%%

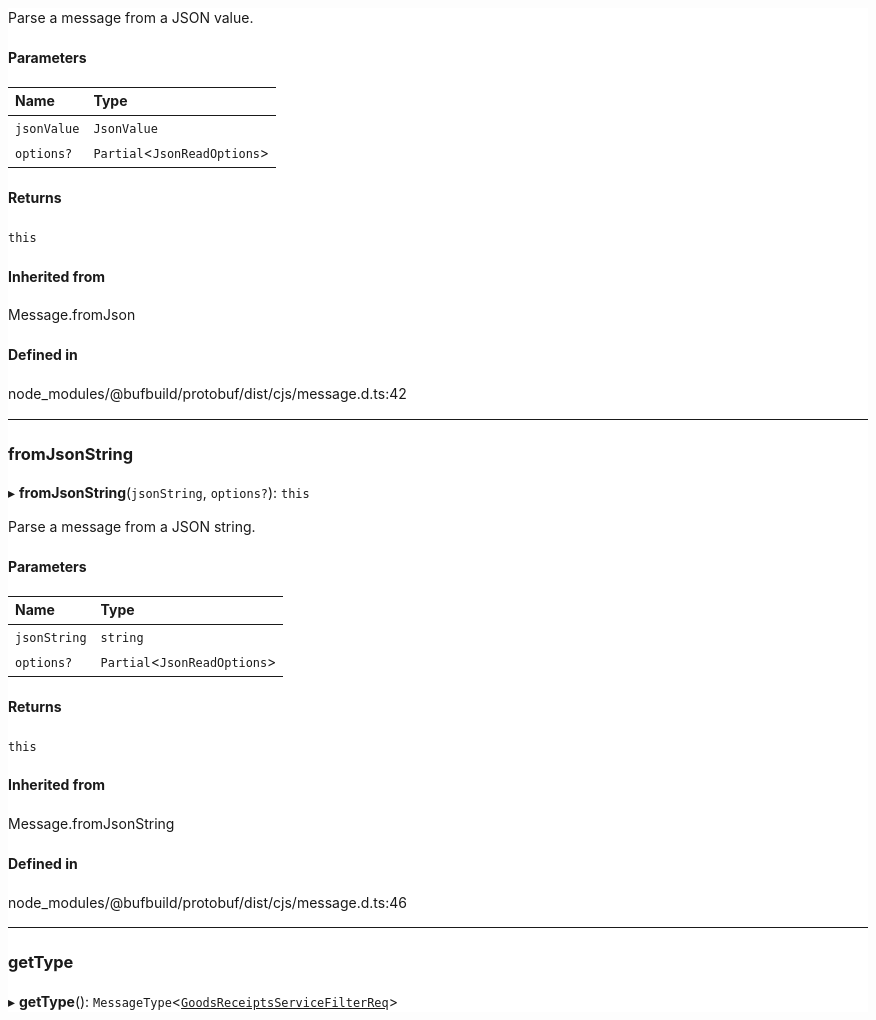 Parse a message from a JSON value.

#### Parameters

| Name | Type |
| :------ | :------ |
| `jsonValue` | `JsonValue` |
| `options?` | `Partial`\<`JsonReadOptions`\> |

#### Returns

`this`

#### Inherited from

Message.fromJson

#### Defined in

node_modules/@bufbuild/protobuf/dist/cjs/message.d.ts:42

___

### fromJsonString

▸ **fromJsonString**(`jsonString`, `options?`): `this`

Parse a message from a JSON string.

#### Parameters

| Name | Type |
| :------ | :------ |
| `jsonString` | `string` |
| `options?` | `Partial`\<`JsonReadOptions`\> |

#### Returns

`this`

#### Inherited from

Message.fromJsonString

#### Defined in

node_modules/@bufbuild/protobuf/dist/cjs/message.d.ts:46

___

### getType

▸ **getType**(): `MessageType`\<[`GoodsReceiptsServiceFilterReq`](GoodsReceiptsServiceFilterReq.md)\>
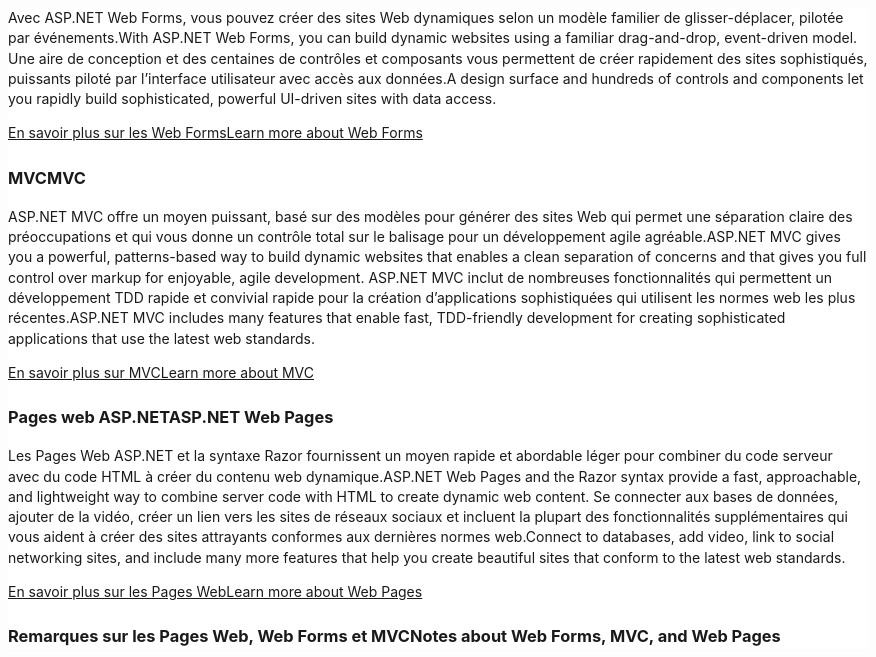 <span data-ttu-id="658ac-135">Avec ASP.NET Web Forms, vous pouvez créer des sites Web dynamiques selon un modèle familier de glisser-déplacer, pilotée par événements.</span><span class="sxs-lookup"><span data-stu-id="658ac-135">With ASP.NET Web Forms, you can build dynamic websites using a familiar drag-and-drop, event-driven model.</span></span> <span data-ttu-id="658ac-136">Une aire de conception et des centaines de contrôles et composants vous permettent de créer rapidement des sites sophistiqués, puissants piloté par l’interface utilisateur avec accès aux données.</span><span class="sxs-lookup"><span data-stu-id="658ac-136">A design surface and hundreds of controls and components let you rapidly build sophisticated, powerful UI-driven sites with data access.</span></span> 

[<span data-ttu-id="658ac-137">En savoir plus sur les Web Forms</span><span class="sxs-lookup"><span data-stu-id="658ac-137">Learn more about Web Forms</span></span>](web-forms/index.md)

### <a name="mvc"></a><span data-ttu-id="658ac-138">MVC</span><span class="sxs-lookup"><span data-stu-id="658ac-138">MVC</span></span>

<span data-ttu-id="658ac-139">ASP.NET MVC offre un moyen puissant, basé sur des modèles pour générer des sites Web qui permet une séparation claire des préoccupations et qui vous donne un contrôle total sur le balisage pour un développement agile agréable.</span><span class="sxs-lookup"><span data-stu-id="658ac-139">ASP.NET MVC gives you a powerful, patterns-based way to build dynamic websites that enables a clean separation of concerns and that gives you full control over markup for enjoyable, agile development.</span></span> <span data-ttu-id="658ac-140">ASP.NET MVC inclut de nombreuses fonctionnalités qui permettent un développement TDD rapide et convivial rapide pour la création d’applications sophistiquées qui utilisent les normes web les plus récentes.</span><span class="sxs-lookup"><span data-stu-id="658ac-140">ASP.NET MVC includes many features that enable fast, TDD-friendly development for creating sophisticated applications that use the latest web standards.</span></span> 

[<span data-ttu-id="658ac-141">En savoir plus sur MVC</span><span class="sxs-lookup"><span data-stu-id="658ac-141">Learn more about MVC</span></span>](mvc/index.md)

### <a name="aspnet-web-pages"></a><span data-ttu-id="658ac-142">Pages web ASP.NET</span><span class="sxs-lookup"><span data-stu-id="658ac-142">ASP.NET Web Pages</span></span>

<span data-ttu-id="658ac-143">Les Pages Web ASP.NET et la syntaxe Razor fournissent un moyen rapide et abordable léger pour combiner du code serveur avec du code HTML à créer du contenu web dynamique.</span><span class="sxs-lookup"><span data-stu-id="658ac-143">ASP.NET Web Pages and the Razor syntax provide a fast, approachable, and lightweight way to combine server code with HTML to create dynamic web content.</span></span> <span data-ttu-id="658ac-144">Se connecter aux bases de données, ajouter de la vidéo, créer un lien vers les sites de réseaux sociaux et incluent la plupart des fonctionnalités supplémentaires qui vous aident à créer des sites attrayants conformes aux dernières normes web.</span><span class="sxs-lookup"><span data-stu-id="658ac-144">Connect to databases, add video, link to social networking sites, and include many more features that help you create beautiful sites that conform to the latest web standards.</span></span>

[<span data-ttu-id="658ac-145">En savoir plus sur les Pages Web</span><span class="sxs-lookup"><span data-stu-id="658ac-145">Learn more about Web Pages</span></span>](web-pages/index.md)

### <a name="notes-about-web-forms-mvc-and-web-pages"></a><span data-ttu-id="658ac-146">Remarques sur les Pages Web, Web Forms et MVC</span><span class="sxs-lookup"><span data-stu-id="658ac-146">Notes about Web Forms, MVC, and Web Pages</span></span>
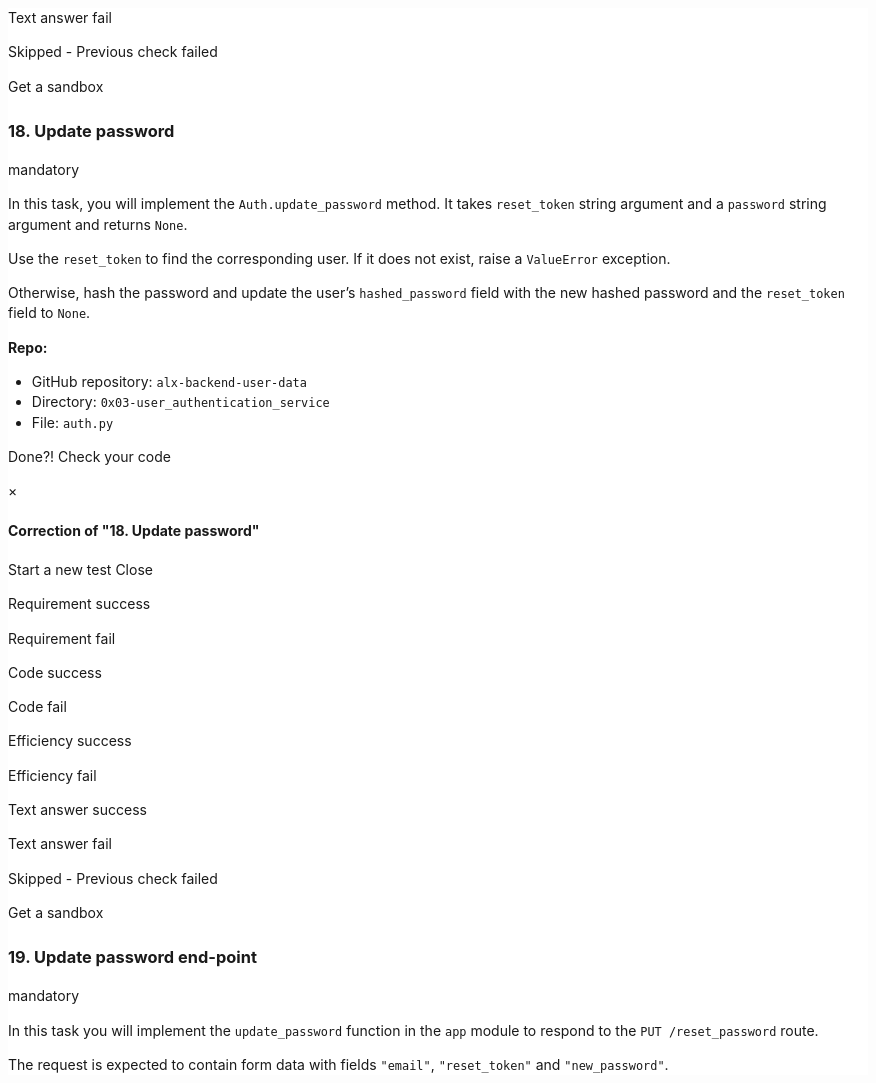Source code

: Text answer fail

Skipped - Previous check failed

Get a sandbox

### 18\. Update password

mandatory

In this task, you will implement the `Auth.update_password` method. It takes `reset_token` string argument and a `password` string argument and returns `None`.

Use the `reset_token` to find the corresponding user. If it does not exist, raise a `ValueError` exception.

Otherwise, hash the password and update the user’s `hashed_password` field with the new hashed password and the `reset_token` field to `None`.

**Repo:**

*   GitHub repository: `alx-backend-user-data`
*   Directory: `0x03-user_authentication_service`
*   File: `auth.py`

Done?! Check your code

×

#### Correction of "18. Update password"

Start a new test Close

Requirement success

Requirement fail

Code success

Code fail

Efficiency success

Efficiency fail

Text answer success

Text answer fail

Skipped - Previous check failed

Get a sandbox

### 19\. Update password end-point

mandatory

In this task you will implement the `update_password` function in the `app` module to respond to the `PUT /reset_password` route.

The request is expected to contain form data with fields `"email"`, `"reset_token"` and `"new_password"`.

%%

ASSIGNMENT — Count every line of the data in which the word "Text" appears, and report only the total.

RESPONSE BOX — 3